By scan, you mean with a camera, or some other method?
 
Camera really no other way to do it.

That’s what I figured. So far, the only sweep I’ve come across locally that does any camera work is the guy who tried to charge me five figures to remove wood from my chimney that never existed. My current company (BK dealer) won’t even go up top to inspect the cap and crown. I’ve asked them to do this when I scheduled each of their last two visits, and both times I find out after the job that they skipped that part.
 
That’s what I figured. So far, the only sweep I’ve come across locally that does any camera work is the guy who tried to charge me five figures to remove wood from my chimney that never existed. My current company (BK dealer) won’t even go up top to inspect the cap and crown. I’ve asked them to do this when I scheduled each of their last two visits, and both times I find out after the job that they skipped that part.
If the other ones didn't use cameras how do you know there is no wood? I am not saying there is any just curious.

I don't know how a sweep can possibly do this job without a camera
 
If the other ones didn't use cameras how do you know there is no wood? I am not saying there is any just curious.
I ended up putting my own high-def camera on a pruning pole and running it up and down the chimney, all four interior faces. I showed it to another local sweep, who agreed that what the prior company said was wood, was really brick. Brick you can in fact also see on the outside. Then I sent it on a USB thumb drive to the original sweep, who agreed it was brick. When I asked him why he thought it was wood, he admitted he never actually ran a camera up and down, he was making that judgement solely by standing in the fireplace (remember, it's a large walk-in) and looking up almost 30 feet to the location of the "wood". After he agreed it was actually brick, I made him revise his report prior to my payment, for insurance purposes.

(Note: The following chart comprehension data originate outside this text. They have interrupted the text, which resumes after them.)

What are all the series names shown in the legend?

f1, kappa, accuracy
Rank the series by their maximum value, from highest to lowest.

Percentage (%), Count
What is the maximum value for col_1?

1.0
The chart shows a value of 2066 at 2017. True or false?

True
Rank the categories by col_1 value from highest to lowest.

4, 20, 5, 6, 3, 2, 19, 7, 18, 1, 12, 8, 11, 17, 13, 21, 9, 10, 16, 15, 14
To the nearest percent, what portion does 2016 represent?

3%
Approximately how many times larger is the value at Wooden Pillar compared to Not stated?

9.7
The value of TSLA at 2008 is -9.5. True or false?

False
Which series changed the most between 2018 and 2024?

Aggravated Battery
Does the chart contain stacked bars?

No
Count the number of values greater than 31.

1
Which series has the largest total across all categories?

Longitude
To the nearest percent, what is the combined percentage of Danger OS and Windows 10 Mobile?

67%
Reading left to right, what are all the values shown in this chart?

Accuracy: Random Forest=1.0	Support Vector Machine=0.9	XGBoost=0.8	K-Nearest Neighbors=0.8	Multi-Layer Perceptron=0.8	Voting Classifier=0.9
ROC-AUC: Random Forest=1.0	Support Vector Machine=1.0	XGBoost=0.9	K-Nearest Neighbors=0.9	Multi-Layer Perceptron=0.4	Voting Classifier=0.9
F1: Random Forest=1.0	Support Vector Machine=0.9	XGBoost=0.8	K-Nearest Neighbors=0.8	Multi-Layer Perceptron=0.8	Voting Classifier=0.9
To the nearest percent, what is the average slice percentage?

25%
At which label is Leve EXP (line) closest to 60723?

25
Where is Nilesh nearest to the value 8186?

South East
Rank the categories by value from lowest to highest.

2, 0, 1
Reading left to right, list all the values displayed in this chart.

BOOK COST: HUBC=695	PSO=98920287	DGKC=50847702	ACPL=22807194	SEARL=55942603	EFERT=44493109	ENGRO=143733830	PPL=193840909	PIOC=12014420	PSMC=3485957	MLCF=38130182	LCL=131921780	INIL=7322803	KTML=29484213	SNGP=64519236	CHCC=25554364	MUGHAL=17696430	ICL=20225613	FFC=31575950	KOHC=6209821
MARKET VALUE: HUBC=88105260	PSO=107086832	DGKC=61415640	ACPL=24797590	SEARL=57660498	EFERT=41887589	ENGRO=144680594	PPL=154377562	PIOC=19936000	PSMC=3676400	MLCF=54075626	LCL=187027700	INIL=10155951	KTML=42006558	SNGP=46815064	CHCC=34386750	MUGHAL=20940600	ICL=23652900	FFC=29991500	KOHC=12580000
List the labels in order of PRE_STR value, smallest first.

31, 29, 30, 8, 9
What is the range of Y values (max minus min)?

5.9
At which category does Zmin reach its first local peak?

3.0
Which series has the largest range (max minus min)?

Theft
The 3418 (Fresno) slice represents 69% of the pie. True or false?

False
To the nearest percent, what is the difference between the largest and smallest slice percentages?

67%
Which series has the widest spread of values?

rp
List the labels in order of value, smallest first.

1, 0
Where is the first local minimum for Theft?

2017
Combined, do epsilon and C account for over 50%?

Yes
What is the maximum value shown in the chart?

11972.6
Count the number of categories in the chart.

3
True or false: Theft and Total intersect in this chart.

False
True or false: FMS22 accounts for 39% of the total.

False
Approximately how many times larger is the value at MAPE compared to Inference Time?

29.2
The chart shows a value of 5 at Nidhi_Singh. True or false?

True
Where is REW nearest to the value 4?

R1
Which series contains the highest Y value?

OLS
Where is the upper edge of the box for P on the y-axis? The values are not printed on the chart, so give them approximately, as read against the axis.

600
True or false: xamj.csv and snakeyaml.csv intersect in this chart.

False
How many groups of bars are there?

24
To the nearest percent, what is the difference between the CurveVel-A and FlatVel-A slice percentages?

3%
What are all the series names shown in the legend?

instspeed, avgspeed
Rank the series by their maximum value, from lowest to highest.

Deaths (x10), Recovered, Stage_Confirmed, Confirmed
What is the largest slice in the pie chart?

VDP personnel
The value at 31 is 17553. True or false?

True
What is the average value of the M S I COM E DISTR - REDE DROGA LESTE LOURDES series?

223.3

There's a lot more to the story, I should re-post it all sometime, your head would truly spin.

I don't know how a sweep can possibly do this job without a camera
Agreed. But of the three sweeps I've had do work in this house, only one has ever agreed that camera work should be done. Then they came out here, did the level 2 inspection, and submitted a report implying the camera work was done. When later challenged on it, they admitted they never did it. The other two sweeps don't even do camera work.